Em seguida, o desembargador Marcus Vinícius Mendes do Valle também proferiu voto favorável, acompanhando o entendimento do relator. Já o desembargador Carlos Henrique Perpétuo Braga, presidente da sessão, pediu vista do processo. 

Realizado na quinta-feira (13/02), a primeira parte do julgamento contou com dois votos favoráveis à dupla fonte de custeio das ATIs e um pedido de vistas. 

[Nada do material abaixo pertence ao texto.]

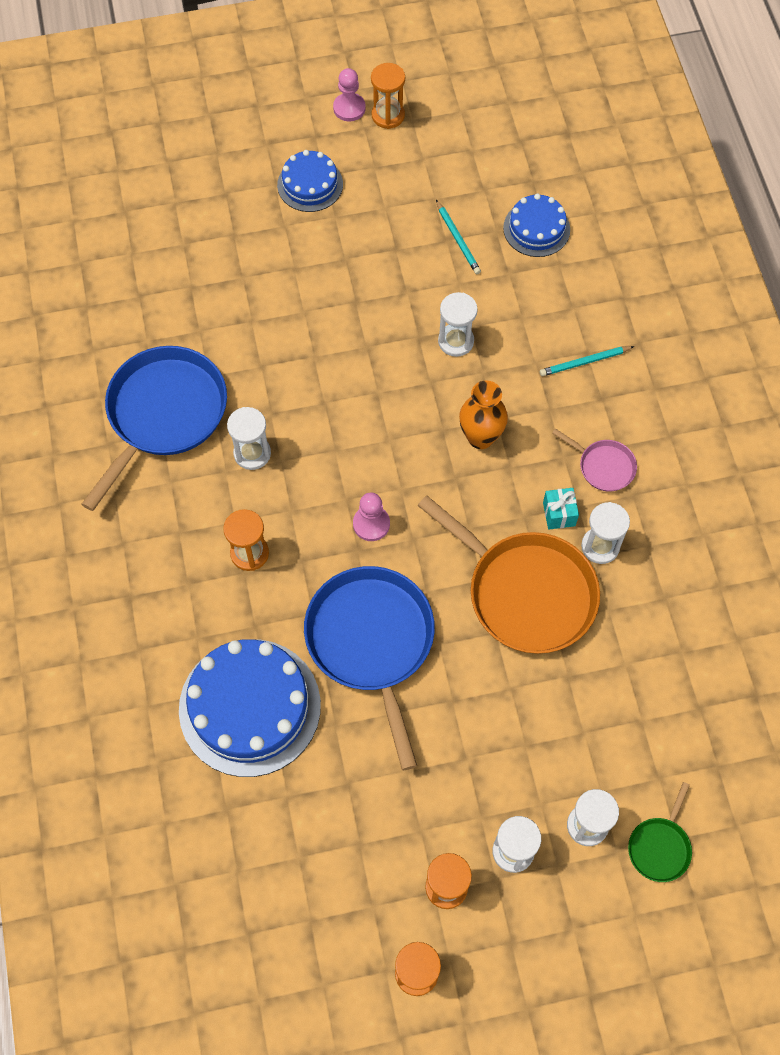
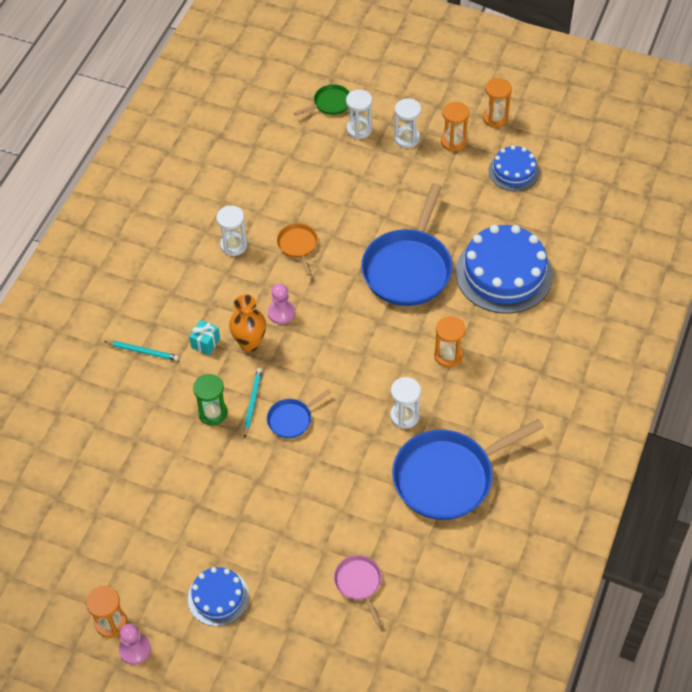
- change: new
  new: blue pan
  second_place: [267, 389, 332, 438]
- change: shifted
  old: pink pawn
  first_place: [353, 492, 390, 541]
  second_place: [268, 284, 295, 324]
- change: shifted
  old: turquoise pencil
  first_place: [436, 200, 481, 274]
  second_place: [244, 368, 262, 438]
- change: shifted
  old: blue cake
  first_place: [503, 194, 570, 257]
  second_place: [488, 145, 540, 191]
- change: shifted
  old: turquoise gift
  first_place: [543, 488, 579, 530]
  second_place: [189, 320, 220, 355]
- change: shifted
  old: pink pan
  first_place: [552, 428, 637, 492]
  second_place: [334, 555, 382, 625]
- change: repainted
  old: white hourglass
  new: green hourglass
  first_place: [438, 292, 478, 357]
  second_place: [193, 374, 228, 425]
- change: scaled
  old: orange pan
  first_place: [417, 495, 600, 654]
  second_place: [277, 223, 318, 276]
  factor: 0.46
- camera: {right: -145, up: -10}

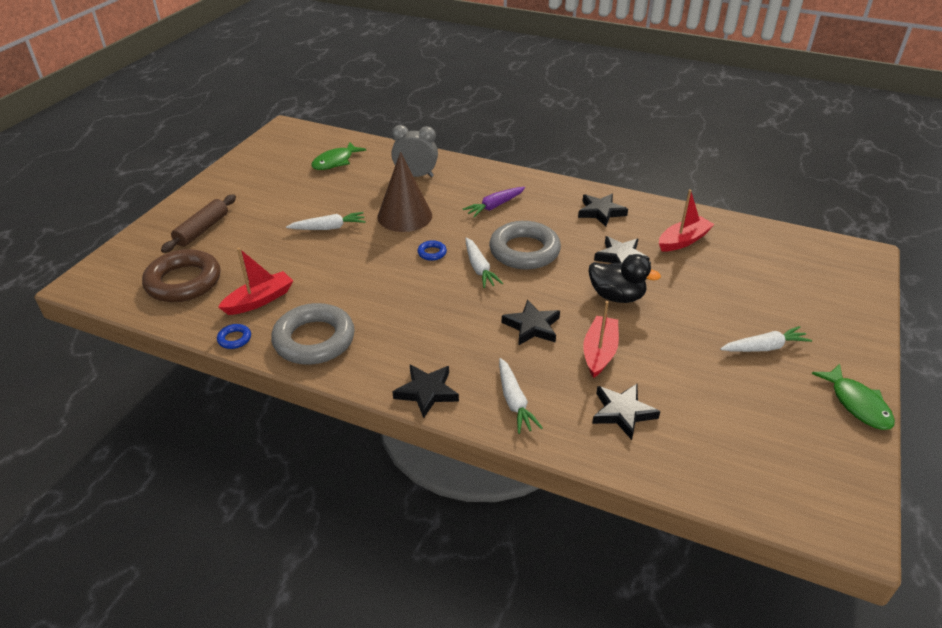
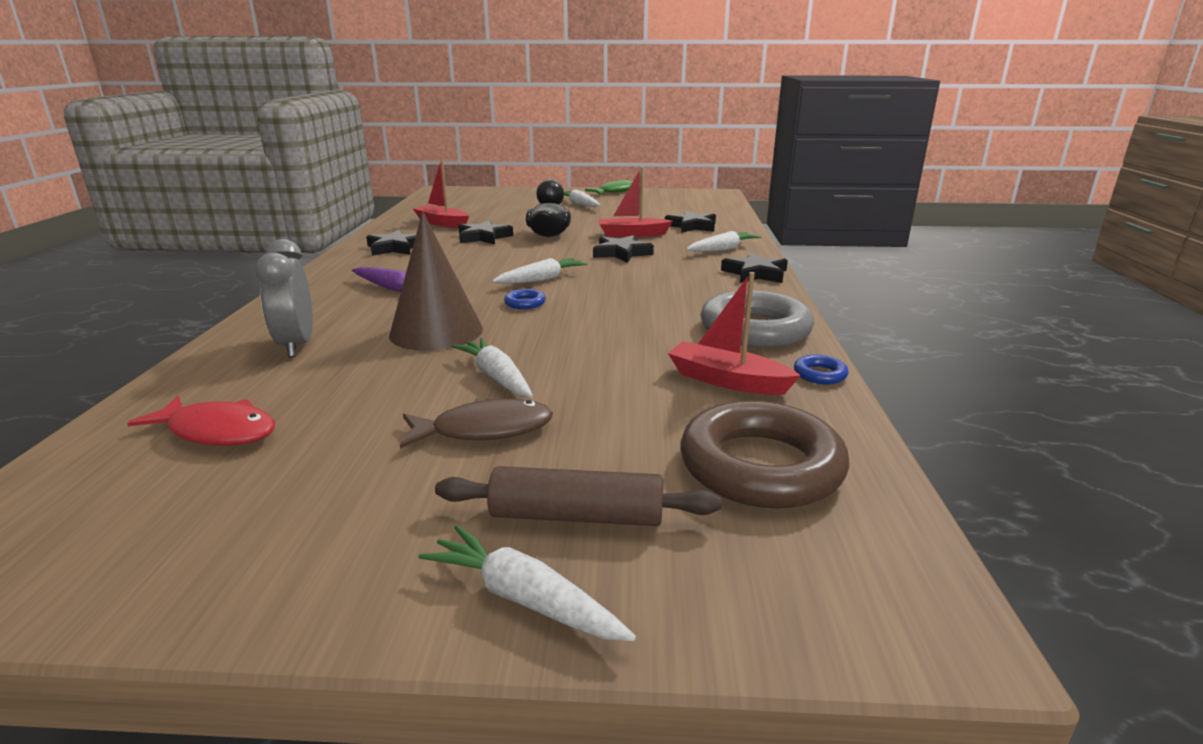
- change: gone
  old: grey ring
  first_place: [489, 221, 561, 270]
- change: new
  new: brown fish
  second_place: [400, 398, 553, 449]
- change: new
  new: white carrot
  second_place: [418, 525, 636, 641]
- change: repainted
  old: green fish
  new: red fish
  first_place: [312, 142, 366, 170]
  second_place: [127, 396, 275, 446]
- camera: {right: -110, up: -15}

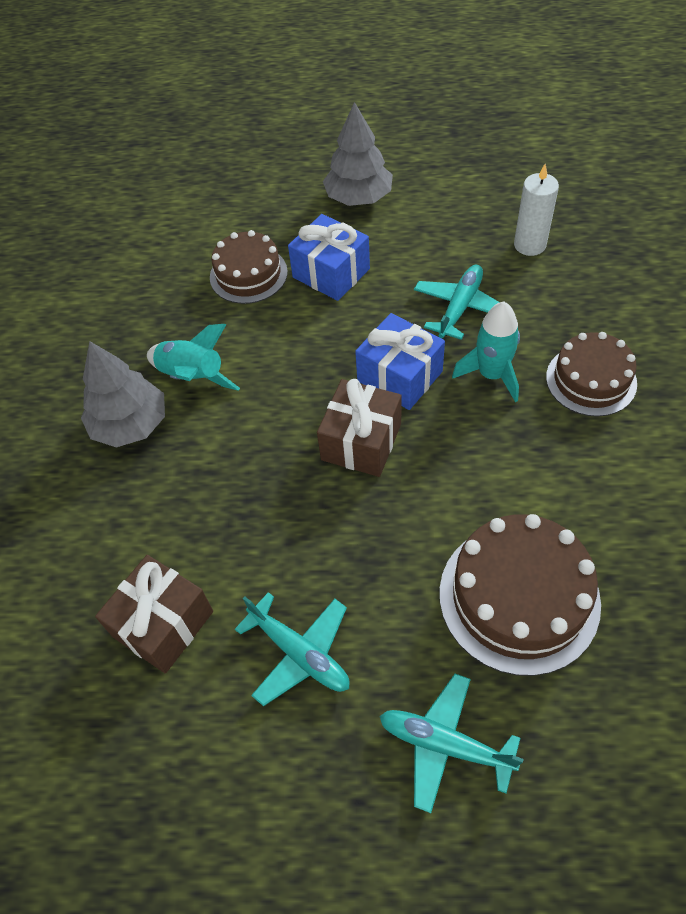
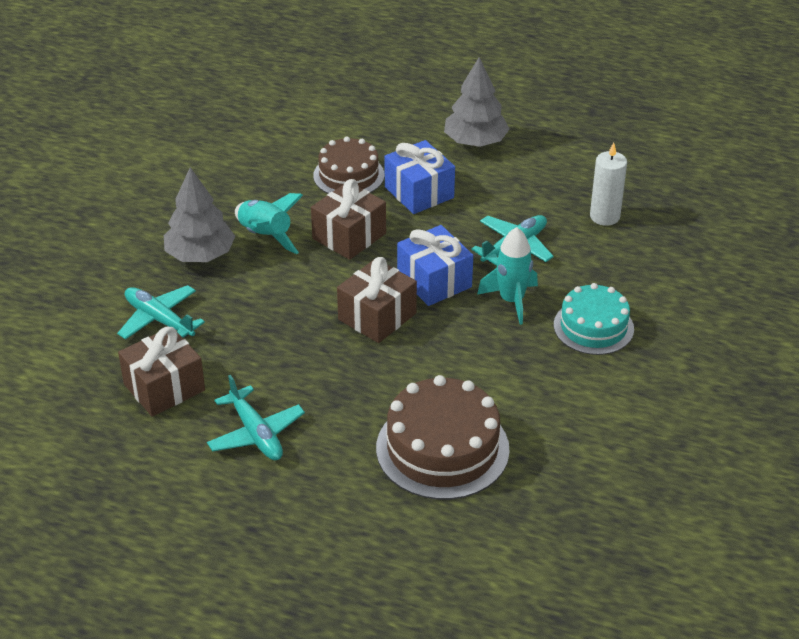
- change: new
  new: brown gift
  second_place: [311, 179, 386, 260]
- change: shifted
  old: turquoise plane
  first_place: [379, 674, 524, 813]
  second_place: [117, 285, 205, 340]
- change: repainted
  old: brown cake
  new: turquoise cake
  first_place: [546, 332, 637, 417]
  second_place: [554, 283, 634, 355]
- camera: {right: 15, up: -15}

O entendimento da Primeira Instância 

Em 24 de novembro de 2023, o Dr. Murilo Silvio de Abreu, juiz da 2ª Vara da Fazenda Pública e Autarquias da Comarca de Belo Horizonte, que acompanha o caso de reparação dos danos do rompimento da barragem da Vale em Brumadinho, proferiu decisão sobre temas que afetam diretamente o direito das pessoas atingidas da Bacia do Paraopeba e Represa de Três Marias. 

Entre elas, esteve o reconhecimento da dupla fonte de custeio para as atividades de Assessoria Técnica Independente (ATIs). Uma relacionada ao Acordo, que deve ser financiada com recursos previstos no próprio Acordo – na Cláusula 4.4.11. E outra relacionada a temas específicos do processo judicial, como as atividades da reparação dos danos supervenientes, individuais e individuais homogêneos. 

O juiz então aprovou “a utilização de percentuais para a alocação dos custos e despesas na proporção de 30% para as atividades relativas ao processo e 70% para as atividades relativas ao Acordo Judicial”. 

Essa outra fonte de custeio – 30% dos custos e despesas das ATIs – teria como objetivo financiar o acompanhamento das demandas emergenciais de água e alimentação animal, dos Estudos de Avaliação de Risco à Saúde Humana e Risco Ecológico (ERSHRE) e perícias, além dos danos individuais, garantindo que as pessoas atingidas tenham o direito à ATI garantido nesse âmbito da reparação. 

O andamento da pauta na Segunda Instância 

Desde o início de 2024, a mineradora Vale tenta barrar a dupla fonte de custeio das ATIs e limitar o direito dos atingidos apenas às atividades relacionadas ao Acordo Judicial. Em último julgamento de recurso da Vale contra a decisão da primeira instância, realizado em agosto de 2024, foi aberta uma divergência sobre a dupla fonte de custeio, a partir do voto do desembargador Marcus Vinícius. 

Ele definiu que a repartição dos custos entre as atividades contidas nos planos de trabalhos – Acordo e Processo – deve passar por homologação judicial, podendo as partes interessadas (Vale e Instituições de Justiça) se pronunciarem sobre os valores. Devido a essa decisão, a Vale apresentou embargos de declaração. 

O que a mineradora alegou em seu último recurso 

Em 16 de setembro de 2024, a Vale S.A. opôs um embargo de declaração contra a decisão dos desembargadores proferida em agosto de 2024. O argumento da mineradora é que a decisão é contraditória e incorre em erro, pois ampliou o custeio esperado e, em tese, apresentaria um cenário de incertezas. 

Ela apontou também haver contradição no entendimento da natureza dos Estudos de Riscos (ERSHRE) e pede que seja reconhecida a natureza difusa e coletiva, razão pela qual defende que os custos das atividades de acompanhamentos dos Estudos de Riscos devem estar vinculados ao valor do teto do Acordo. Deste modo, a Vale pediu modificação da decisão do TJMG, porque, segundo argumenta, os desembargadores julgaram além do que foi solicitado pela empresa.